● Task description:
Go over the data and keep only the lines that include "Sunnydale".

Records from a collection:
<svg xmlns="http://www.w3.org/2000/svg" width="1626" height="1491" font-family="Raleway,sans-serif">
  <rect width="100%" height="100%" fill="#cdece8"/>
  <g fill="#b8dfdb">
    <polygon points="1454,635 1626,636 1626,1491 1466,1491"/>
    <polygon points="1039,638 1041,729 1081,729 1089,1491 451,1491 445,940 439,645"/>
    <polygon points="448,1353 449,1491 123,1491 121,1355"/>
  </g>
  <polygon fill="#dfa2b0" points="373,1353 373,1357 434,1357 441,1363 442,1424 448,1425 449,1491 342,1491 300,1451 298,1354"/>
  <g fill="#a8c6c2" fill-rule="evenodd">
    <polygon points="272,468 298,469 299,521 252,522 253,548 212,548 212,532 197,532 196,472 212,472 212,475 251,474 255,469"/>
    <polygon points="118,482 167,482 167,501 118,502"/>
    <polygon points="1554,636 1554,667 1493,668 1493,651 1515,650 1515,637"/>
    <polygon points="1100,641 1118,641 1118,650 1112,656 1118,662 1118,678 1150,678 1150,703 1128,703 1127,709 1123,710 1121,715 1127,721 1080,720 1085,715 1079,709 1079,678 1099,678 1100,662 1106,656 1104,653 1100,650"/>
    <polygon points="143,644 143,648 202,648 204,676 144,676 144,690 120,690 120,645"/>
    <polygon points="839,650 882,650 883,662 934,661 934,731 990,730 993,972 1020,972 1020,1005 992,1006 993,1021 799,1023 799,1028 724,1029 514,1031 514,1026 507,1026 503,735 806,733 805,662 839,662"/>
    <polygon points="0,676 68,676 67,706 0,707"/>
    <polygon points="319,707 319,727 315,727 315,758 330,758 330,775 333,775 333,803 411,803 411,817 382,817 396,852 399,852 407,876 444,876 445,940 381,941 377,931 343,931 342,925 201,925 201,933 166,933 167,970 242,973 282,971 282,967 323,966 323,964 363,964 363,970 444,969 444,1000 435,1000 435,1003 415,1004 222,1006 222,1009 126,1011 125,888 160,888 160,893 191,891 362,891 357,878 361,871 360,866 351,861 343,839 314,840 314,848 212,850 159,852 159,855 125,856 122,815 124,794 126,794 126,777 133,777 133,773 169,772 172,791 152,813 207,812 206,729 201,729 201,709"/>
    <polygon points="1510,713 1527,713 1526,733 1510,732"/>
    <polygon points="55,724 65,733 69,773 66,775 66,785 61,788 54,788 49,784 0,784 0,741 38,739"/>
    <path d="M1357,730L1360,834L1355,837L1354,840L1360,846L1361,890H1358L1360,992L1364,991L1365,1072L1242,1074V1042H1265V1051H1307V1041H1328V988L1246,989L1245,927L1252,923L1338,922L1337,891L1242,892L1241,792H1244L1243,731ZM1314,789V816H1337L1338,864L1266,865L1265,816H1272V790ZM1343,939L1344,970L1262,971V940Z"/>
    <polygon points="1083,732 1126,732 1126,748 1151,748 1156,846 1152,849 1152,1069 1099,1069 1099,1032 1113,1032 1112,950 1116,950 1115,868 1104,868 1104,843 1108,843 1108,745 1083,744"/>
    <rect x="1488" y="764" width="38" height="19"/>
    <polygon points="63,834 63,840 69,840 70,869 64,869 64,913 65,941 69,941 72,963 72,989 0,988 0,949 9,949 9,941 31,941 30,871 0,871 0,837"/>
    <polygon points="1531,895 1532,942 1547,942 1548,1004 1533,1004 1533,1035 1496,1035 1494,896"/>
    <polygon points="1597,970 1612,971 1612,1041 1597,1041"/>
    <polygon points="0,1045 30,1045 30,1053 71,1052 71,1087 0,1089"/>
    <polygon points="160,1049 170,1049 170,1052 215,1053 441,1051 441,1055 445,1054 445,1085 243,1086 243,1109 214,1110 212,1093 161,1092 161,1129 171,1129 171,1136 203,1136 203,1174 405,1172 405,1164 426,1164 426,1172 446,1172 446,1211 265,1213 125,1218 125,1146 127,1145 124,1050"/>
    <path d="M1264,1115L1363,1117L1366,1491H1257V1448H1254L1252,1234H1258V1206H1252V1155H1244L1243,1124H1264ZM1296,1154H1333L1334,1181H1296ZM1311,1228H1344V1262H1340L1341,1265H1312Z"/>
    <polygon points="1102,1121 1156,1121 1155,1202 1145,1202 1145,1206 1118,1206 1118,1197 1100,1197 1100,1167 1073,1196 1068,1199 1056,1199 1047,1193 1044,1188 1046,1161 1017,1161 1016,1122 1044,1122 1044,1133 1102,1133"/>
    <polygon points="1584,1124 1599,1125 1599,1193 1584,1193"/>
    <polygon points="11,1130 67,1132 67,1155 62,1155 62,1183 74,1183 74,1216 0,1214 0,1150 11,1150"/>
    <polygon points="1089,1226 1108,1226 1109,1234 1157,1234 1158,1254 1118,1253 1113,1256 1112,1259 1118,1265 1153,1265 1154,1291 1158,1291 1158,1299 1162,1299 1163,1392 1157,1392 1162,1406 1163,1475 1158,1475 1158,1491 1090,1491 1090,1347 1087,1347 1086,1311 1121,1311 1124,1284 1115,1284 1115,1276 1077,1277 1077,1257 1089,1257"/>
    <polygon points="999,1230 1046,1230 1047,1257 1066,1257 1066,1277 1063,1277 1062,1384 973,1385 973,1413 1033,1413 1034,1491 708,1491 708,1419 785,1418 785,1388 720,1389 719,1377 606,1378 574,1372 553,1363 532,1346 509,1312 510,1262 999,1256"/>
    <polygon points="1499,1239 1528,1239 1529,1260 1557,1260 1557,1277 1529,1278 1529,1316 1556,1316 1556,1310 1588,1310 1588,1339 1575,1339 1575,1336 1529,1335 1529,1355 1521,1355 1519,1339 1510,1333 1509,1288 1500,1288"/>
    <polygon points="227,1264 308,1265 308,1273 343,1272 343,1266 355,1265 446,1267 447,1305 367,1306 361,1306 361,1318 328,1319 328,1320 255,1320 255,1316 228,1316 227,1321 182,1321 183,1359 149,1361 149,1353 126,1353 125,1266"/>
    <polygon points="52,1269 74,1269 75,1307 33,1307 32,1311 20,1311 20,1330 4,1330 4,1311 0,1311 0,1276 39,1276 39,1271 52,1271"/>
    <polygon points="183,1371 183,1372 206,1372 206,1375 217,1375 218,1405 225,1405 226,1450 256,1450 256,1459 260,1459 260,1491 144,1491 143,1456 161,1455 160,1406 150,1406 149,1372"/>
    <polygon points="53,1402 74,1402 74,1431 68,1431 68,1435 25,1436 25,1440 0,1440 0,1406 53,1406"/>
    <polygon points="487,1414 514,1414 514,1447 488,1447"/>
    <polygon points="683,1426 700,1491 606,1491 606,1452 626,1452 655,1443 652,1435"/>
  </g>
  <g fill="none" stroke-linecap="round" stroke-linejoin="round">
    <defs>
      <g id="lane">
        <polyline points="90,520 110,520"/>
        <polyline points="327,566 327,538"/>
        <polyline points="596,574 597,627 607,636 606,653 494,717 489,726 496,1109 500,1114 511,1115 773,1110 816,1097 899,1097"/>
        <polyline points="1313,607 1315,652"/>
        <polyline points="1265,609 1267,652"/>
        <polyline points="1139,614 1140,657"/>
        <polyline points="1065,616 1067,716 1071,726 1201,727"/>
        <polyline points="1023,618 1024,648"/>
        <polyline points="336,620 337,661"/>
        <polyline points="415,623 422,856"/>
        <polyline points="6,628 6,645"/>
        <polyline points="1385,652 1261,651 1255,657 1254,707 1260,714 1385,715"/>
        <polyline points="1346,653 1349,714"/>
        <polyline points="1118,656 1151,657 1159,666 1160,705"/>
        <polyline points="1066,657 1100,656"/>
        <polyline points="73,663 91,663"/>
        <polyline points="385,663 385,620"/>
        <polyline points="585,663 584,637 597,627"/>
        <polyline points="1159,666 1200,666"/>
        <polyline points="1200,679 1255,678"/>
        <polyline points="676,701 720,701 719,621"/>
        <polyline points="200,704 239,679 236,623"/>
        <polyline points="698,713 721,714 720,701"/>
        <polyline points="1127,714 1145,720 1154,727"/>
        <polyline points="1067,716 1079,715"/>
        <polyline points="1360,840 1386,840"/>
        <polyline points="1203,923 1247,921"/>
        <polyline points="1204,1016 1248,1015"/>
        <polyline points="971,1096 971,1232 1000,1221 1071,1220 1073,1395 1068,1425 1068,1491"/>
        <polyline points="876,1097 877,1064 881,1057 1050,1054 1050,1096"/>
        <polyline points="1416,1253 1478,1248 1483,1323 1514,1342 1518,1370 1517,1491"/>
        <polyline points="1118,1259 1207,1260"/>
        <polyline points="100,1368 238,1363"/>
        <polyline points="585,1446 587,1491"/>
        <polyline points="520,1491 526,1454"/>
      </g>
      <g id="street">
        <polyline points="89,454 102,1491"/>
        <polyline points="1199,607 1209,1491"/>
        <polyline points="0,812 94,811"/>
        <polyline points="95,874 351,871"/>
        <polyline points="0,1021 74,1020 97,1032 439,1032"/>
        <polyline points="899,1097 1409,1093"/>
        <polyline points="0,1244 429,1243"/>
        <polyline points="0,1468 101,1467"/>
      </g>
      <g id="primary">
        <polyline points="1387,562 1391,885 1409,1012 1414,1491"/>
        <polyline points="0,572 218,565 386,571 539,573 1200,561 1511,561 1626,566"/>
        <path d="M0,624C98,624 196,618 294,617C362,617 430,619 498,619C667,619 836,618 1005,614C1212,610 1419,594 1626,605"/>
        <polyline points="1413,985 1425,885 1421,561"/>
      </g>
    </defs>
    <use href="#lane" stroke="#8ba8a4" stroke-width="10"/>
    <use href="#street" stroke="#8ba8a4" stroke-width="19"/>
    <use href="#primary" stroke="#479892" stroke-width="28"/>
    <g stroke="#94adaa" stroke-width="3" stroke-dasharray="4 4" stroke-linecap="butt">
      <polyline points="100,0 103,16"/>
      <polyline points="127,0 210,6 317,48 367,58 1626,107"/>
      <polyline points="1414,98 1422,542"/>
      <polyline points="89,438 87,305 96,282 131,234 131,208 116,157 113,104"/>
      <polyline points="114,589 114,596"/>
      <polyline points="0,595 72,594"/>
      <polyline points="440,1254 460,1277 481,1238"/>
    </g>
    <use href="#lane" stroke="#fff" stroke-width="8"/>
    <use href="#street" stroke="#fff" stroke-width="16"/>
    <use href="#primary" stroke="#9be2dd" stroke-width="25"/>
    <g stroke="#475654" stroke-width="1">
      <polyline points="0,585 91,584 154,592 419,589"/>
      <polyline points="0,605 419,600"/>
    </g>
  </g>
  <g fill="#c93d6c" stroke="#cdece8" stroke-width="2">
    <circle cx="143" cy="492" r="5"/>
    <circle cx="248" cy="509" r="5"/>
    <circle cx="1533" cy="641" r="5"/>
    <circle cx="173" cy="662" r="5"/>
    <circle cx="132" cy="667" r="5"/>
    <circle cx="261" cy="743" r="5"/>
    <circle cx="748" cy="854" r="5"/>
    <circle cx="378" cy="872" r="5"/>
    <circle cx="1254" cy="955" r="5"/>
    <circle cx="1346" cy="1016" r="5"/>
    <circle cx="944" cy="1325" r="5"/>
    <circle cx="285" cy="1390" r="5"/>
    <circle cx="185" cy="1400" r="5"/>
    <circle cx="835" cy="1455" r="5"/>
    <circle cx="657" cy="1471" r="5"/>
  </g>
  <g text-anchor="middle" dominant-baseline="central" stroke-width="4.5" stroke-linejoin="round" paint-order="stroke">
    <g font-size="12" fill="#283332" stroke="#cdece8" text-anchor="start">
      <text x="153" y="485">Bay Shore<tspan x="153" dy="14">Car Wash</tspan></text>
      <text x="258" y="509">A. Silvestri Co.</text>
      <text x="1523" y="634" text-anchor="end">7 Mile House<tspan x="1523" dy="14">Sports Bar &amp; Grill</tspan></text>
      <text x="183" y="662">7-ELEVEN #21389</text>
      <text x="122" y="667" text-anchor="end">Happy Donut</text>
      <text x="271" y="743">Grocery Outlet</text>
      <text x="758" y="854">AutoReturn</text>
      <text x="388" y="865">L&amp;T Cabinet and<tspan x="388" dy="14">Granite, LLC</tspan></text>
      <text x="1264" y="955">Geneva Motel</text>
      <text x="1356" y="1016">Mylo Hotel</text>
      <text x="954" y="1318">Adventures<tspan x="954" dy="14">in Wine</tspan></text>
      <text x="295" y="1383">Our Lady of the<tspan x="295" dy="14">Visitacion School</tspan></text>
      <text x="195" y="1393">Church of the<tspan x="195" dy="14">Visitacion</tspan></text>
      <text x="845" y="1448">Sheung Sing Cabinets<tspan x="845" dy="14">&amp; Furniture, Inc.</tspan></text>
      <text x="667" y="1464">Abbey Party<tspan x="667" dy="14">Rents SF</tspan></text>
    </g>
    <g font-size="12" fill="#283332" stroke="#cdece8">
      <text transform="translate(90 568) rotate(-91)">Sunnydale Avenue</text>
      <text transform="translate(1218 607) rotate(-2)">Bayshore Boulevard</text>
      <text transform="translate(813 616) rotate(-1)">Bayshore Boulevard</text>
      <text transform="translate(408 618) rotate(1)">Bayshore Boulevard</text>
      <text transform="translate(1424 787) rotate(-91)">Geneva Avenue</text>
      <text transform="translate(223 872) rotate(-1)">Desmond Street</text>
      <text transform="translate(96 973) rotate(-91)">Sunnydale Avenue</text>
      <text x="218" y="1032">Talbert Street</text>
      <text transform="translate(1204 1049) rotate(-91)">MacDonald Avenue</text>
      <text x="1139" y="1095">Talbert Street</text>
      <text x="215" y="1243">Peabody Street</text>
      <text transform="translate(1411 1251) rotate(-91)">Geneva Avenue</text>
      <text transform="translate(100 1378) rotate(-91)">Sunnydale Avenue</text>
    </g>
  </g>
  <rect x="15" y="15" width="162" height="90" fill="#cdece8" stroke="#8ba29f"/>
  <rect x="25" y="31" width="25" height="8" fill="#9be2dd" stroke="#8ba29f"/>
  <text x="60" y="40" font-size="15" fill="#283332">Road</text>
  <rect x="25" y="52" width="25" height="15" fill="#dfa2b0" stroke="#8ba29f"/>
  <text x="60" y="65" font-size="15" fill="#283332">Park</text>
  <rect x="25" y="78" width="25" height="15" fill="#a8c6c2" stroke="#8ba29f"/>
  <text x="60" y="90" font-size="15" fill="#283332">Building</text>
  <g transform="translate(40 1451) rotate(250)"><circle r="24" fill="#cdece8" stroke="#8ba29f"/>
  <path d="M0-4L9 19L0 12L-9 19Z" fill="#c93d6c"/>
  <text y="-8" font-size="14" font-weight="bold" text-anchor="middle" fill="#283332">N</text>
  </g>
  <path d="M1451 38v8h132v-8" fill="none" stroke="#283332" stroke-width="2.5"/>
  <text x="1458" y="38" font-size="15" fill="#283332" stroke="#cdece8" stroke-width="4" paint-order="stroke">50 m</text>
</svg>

● Your solution:
      <text transform="translate(90 568) rotate(-91)">Sunnydale Avenue</text>
      <text transform="translate(96 973) rotate(-91)">Sunnydale Avenue</text>
      <text transform="translate(100 1378) rotate(-91)">Sunnydale Avenue</text>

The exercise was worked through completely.